At seven that evening, I went to Heritage Hall, one of our residence halls, for the 2014 Foosball Tournament! In each of the six residence halls, they had held a tournament to identify the top student team. They got to participate in the tournament, taking on a team composed of their dorm director and me. Student teams that beat me and their RA won a green T-shirt that said “I beat Prez Szafran—Foosball Tournament 2014”, with a picture of a foosball man (with my face!) in the middle.
So how did the old man do? My record was a respectable 3 wins and 3 losses. Two of the losses were pretty close too, though I have to admit that one student team (made up of two of our soccer players) pretty much blew us out of the water. It was lots of fun, and the student winners should wear their T-shirts proudly!
Friday morning featured the Foundation Board meeting. I gave an update that was similar to the State of the College Address. The Foundation is doing well and does a splendid job in supporting the College, especially in the critical area of scholarships. At noon, the annual scholarship luncheon was held, with the largest number of participants every—over 350. It was a pleasure to meet former interim president Robert Fraser (he served in between presidents MacArthur and Kennedy), and to see so many alumni, scholarship donors, and well-dressed students.
In the afternoon, the Executive Cabinet met. Some of the items discussed included how we might increase support for faculty development, and starting a review of some of our administrative policies toward students.
Last Week’s Trivia Contest
Last week’s contest had questions all had to do with the word cool. Our winner was Alan Gabrielli from SPSU, who was the first to get them all right. Others with all five correct included Sean O’Brien, and Terri Clemmo. Lot’s of folks got one or another of them wrong this week. Here are the correct answers:
- Stop! Take it easy! Cool it! or Cool your jets!
- Slang for “jail”. The cooler.
- Vegetable-based phrase meaning “in complete control of his emotions”. Cool as a cucumber.
- Movie where the sheriff told Paul Newman, the lead character, that they were having “a failure to communicate”. Cool Hand Luke.
- Classic jazz album by Miles Davis, featuring recordings by his nonet from 1949 and 1950. Birth of the Cool.
This Week’s Trivia Challenge
Since the holidays of Rosh Hashana, Eid al-Adha, Columbus Day, and Diwali are almost upon us, this week’s trivia contest has answers all associated with the word “holiday”. As usual, the first with the most takes the prize. No looking up the answers now!
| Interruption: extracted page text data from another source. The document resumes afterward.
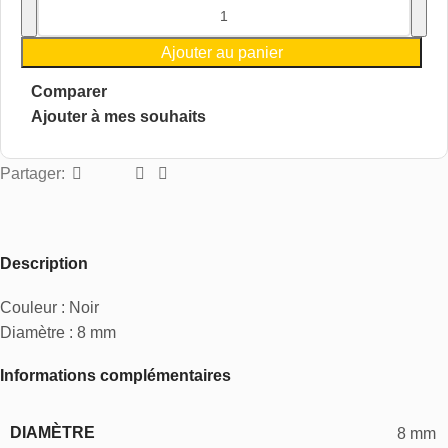
Ajouter au panier
Comparer
Ajouter à mes souhaits
Partager:
Description
Couleur : Noir
Diamètre : 8 mm
Informations complémentaires
DIAMÈTRE
8 mm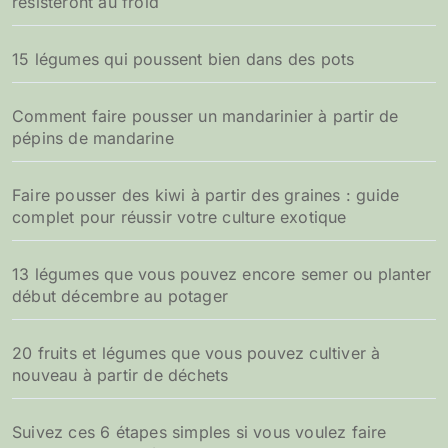
résisteront au froid
15 légumes qui poussent bien dans des pots
Comment faire pousser un mandarinier à partir de
pépins de mandarine
Faire pousser des kiwi à partir des graines : guide
complet pour réussir votre culture exotique
13 légumes que vous pouvez encore semer ou planter
début décembre au potager
20 fruits et légumes que vous pouvez cultiver à
nouveau à partir de déchets
Suivez ces 6 étapes simples si vous voulez faire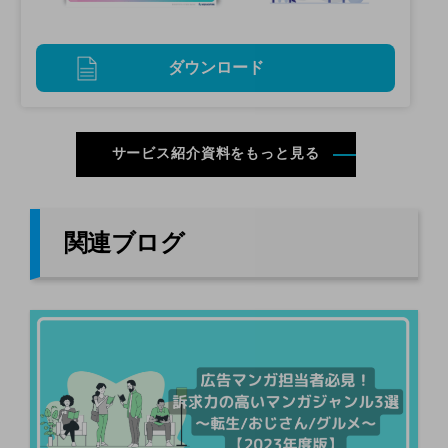
ダウンロード
サービス紹介資料をもっと見る
関連ブログ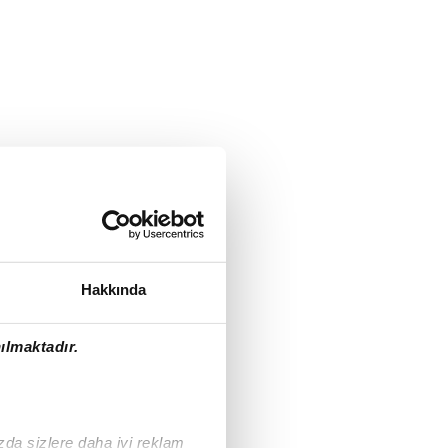
Hakkında
ılmaktadır.
ızda sizlere daha iyi reklam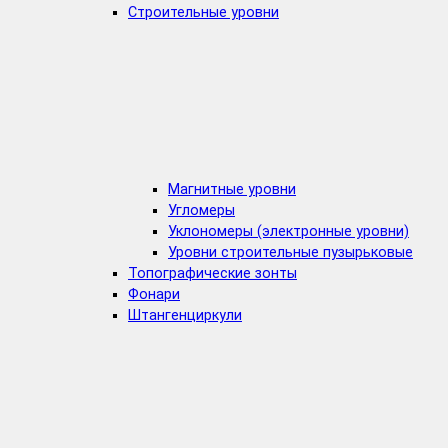
Строительные уровни
Магнитные уровни
Угломеры
Уклономеры (электронные уровни)
Уровни строительные пузырьковые
Топографические зонты
Фонари
Штангенциркули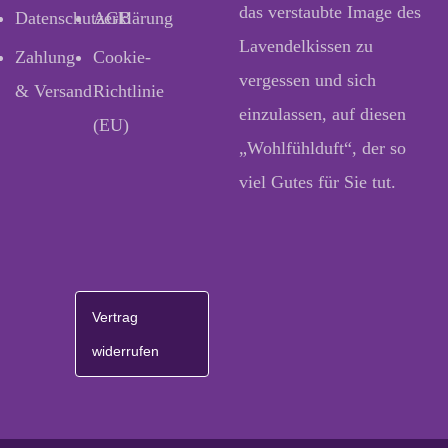
das verstaubte Image des
Datenschutzerklärung
AGB
Lavendelkissen zu
Zahlung
Cookie-
vergessen und sich
& Versand
Richtlinie
einzulassen, auf diesen
(EU)
„Wohlfühlduft“, der so
viel Gutes für Sie tut.
Vertrag
widerrufen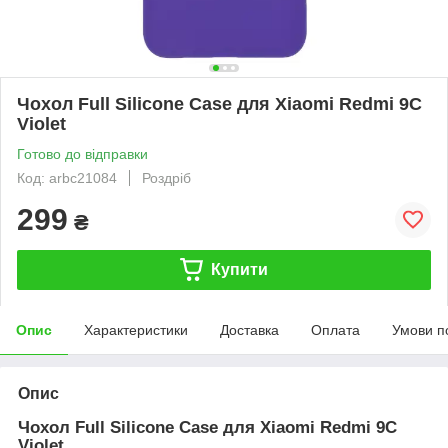
Чохол Full Silicone Case для Xiaomi Redmi 9C
Violet
Готово до відправки
Код: arbc21084
Роздріб
299
₴
Купити
Опис
Характеристики
Доставка
Оплата
Умови п
Опис
Чохол Full Silicone Case для Xiaomi Redmi 9C
Violet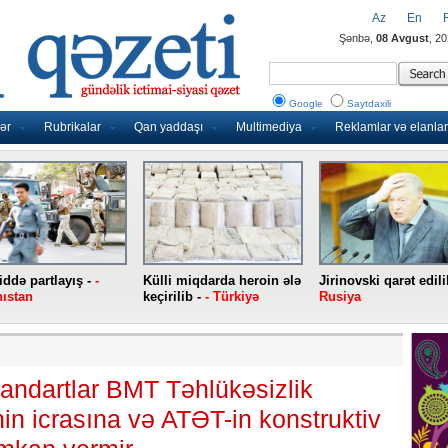
Az
En
Şənbə,
08 Avgust
, 2
Google
Saytdaxili
ər
Rubrikalar
Qan yaddaşı
Multimediya
Reklamlar və elanlar
ddə partlayış -
-
Külli miqdarda heroin ələ
Jirinovski qarət edili
ıstan
keçirilib -
- Türkiyə
Rusiya
andartlar BMT Təhlükəsizlik
in icrasına və ATƏT-in konstruktiv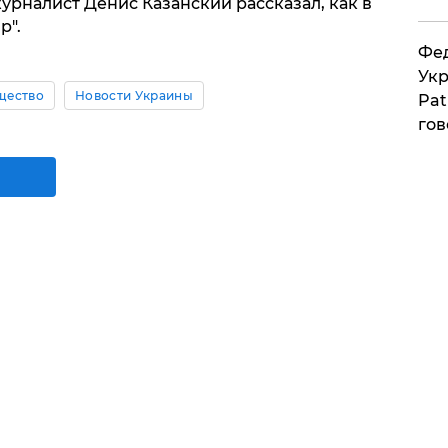
рналист Денис Казанский рассказал, как в
р".
Фед
Укр
щество
Новости Украины
Pat
гов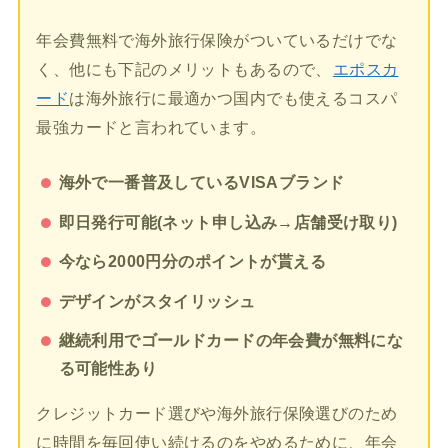
年会費無料で海外旅行保険がついているだけでな
く、他にも下記のメリットもあるので、
エポスカ
ード
は海外旅行に最適かつ国内でも使えるコスパ
最強カードと言われています。
海外で一番普及しているVISAブランド
即日発行可能(ネット申し込み→店舗受け取り)
今なら2000円分のポイントが貰える
デザインがスタイリッシュ
継続利用でゴールドカードの年会費が無料にな
る可能性あり
クレジットカード選びや海外旅行保険選びのため
に時間を毎回使い続けるのをやめるために、年会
SEND ALL ENTRIES BY EMAIL TO firstname.lastname@example.org since if you put them as a response on the BLOG, everyone will be able to see them!
- Annual football game played at Qualcomm Stadium in San Diego, California.
- Classic movie starring Bing Crosby and Fred Astaire, also a chain of motels.
- Song sung by Lindsey Buckingham, it was featured in the movie “National Lampoon Vacation” and is now the Chicago Blackhawks victory song.
- Audrey Hepburn movie set in Italy, it’s one of the best romantic comedy films ever.
- Largest touring company of professional skaters.